Título: Como aumentar os 'músculos' do nosso cérebro
Autor: Reinach, Fernando
Fonte: O Estado de São Paulo, 22/02/2007, Vida&, p. A13

É fácil observar que a prática de exercícios aumenta o tamanho dos músculos e que a atividade cerebral leva ao acúmulo de conhecimentos em nossa mente. Apesar disso, a maioria das pessoas não acredita que o simples ato de pensar possa realmente alterar a estrutura do cérebro. Um dos experimentos clássicos que demonstra esse fenômeno envolve o aprendizado da arte de tocar piano.

No cérebro existem duas áreas que controlam o movimento dos dedos, sendo uma para cada mão. O tamanho dessas áreas, que reflete o número de neurônios envolvidos na tarefa, pode ser medido através da utilização de um equipamento capaz de detectar a atividade elétrica na região cerebral.
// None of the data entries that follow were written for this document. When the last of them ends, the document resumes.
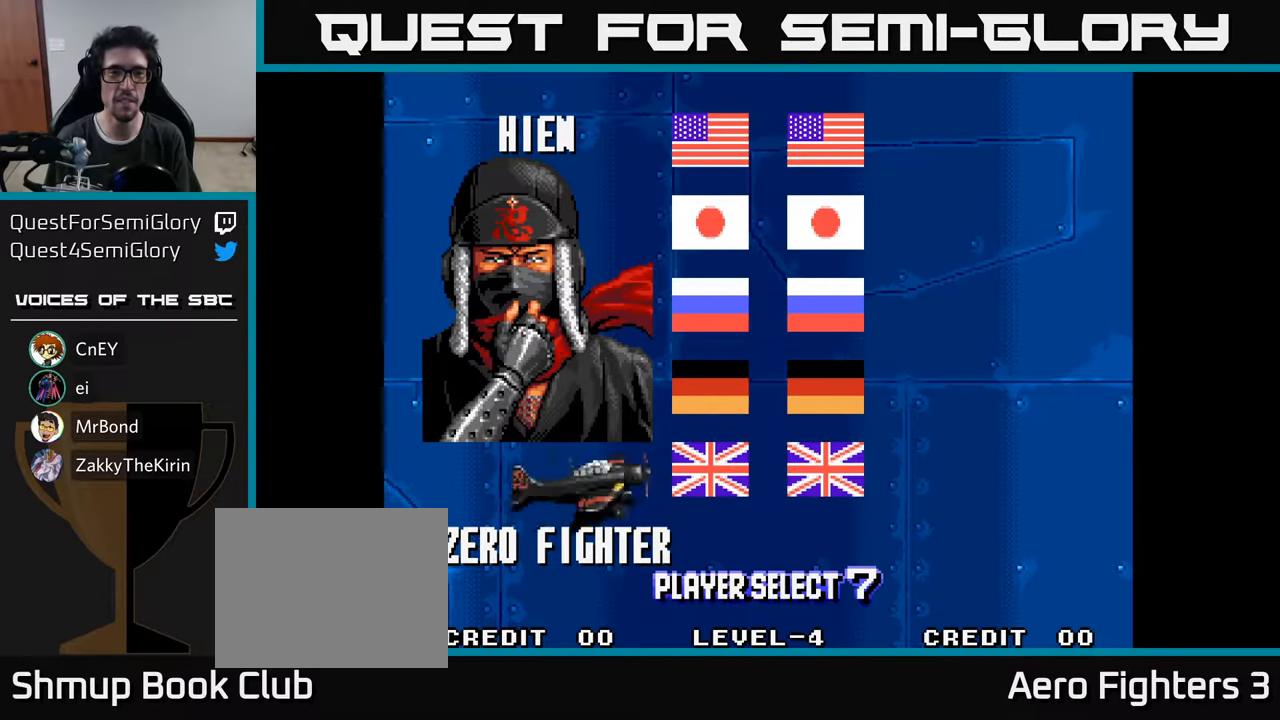
{"buttons": [], "left_stick": "center", "right_stick": "center", "events": []}
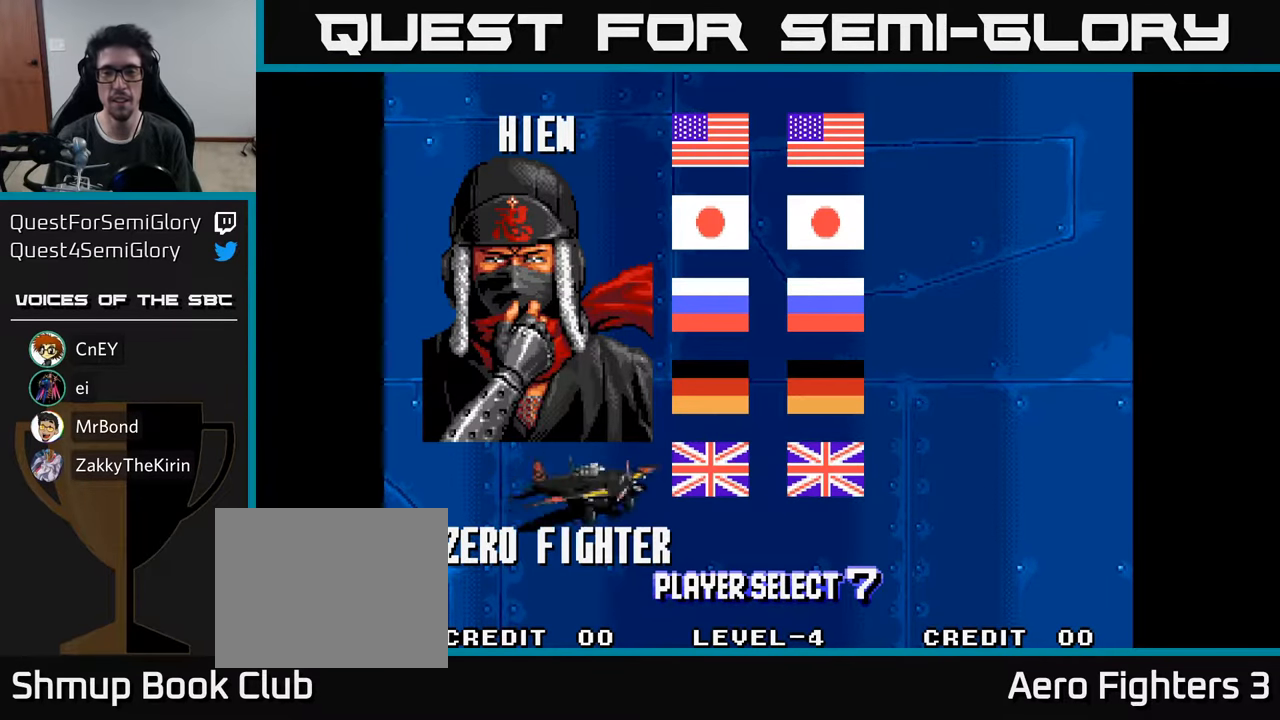
{"buttons": [], "left_stick": "center", "right_stick": "center", "events": []}
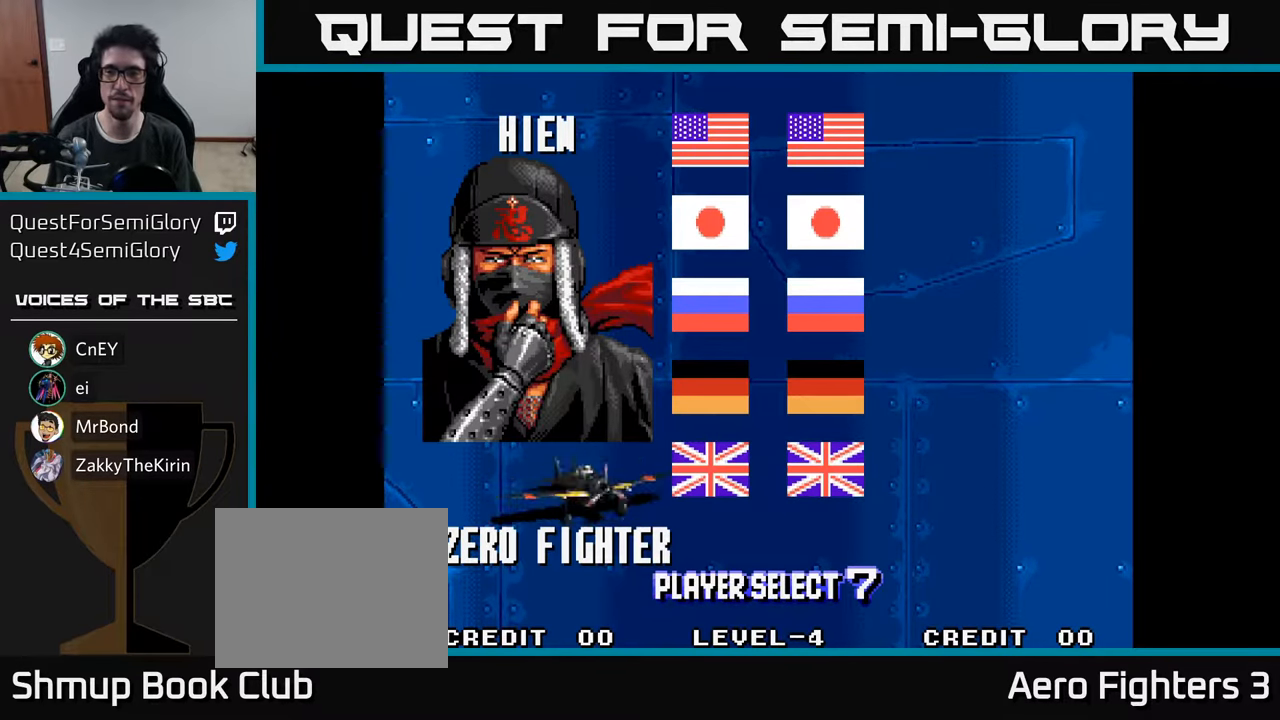
{"buttons": [], "left_stick": "center", "right_stick": "center", "events": []}
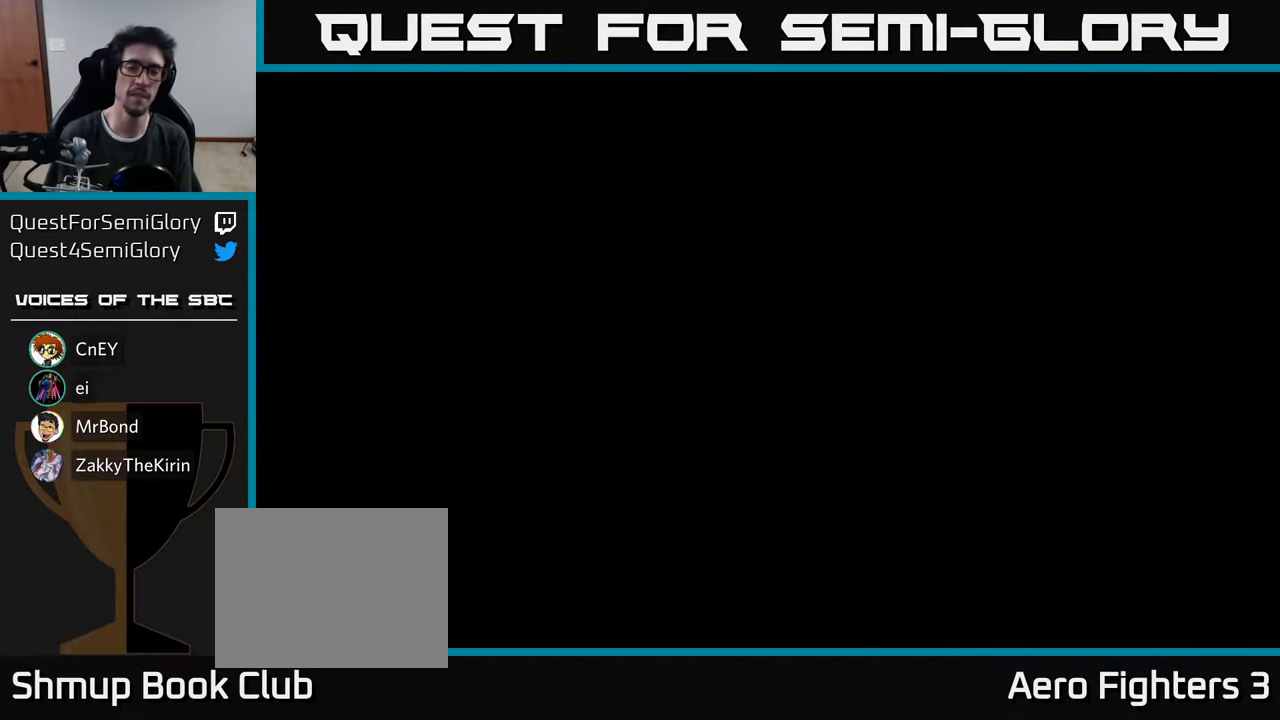
{"buttons": ["DPAD_UP"], "left_stick": "center", "right_stick": "center", "events": [[484, "DPAD_UP", "down"]]}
Foi utilizando este equipamento que os cientistas decidiram verificar o que ocorria quando uma pessoa aprendia a tocar piano.

Um grupo de voluntários foi colocado em frente ao piano e foi solicitado que praticassem ao instrumento, duas horas por dia, durante cinco dias, uma seqüência de notas que exigia a utilização dos cinco dedos da mão direita. O objetivo era não cometer erros e seguir o ritmo de um metrônomo, um aparelho que regula o andamento das músicas.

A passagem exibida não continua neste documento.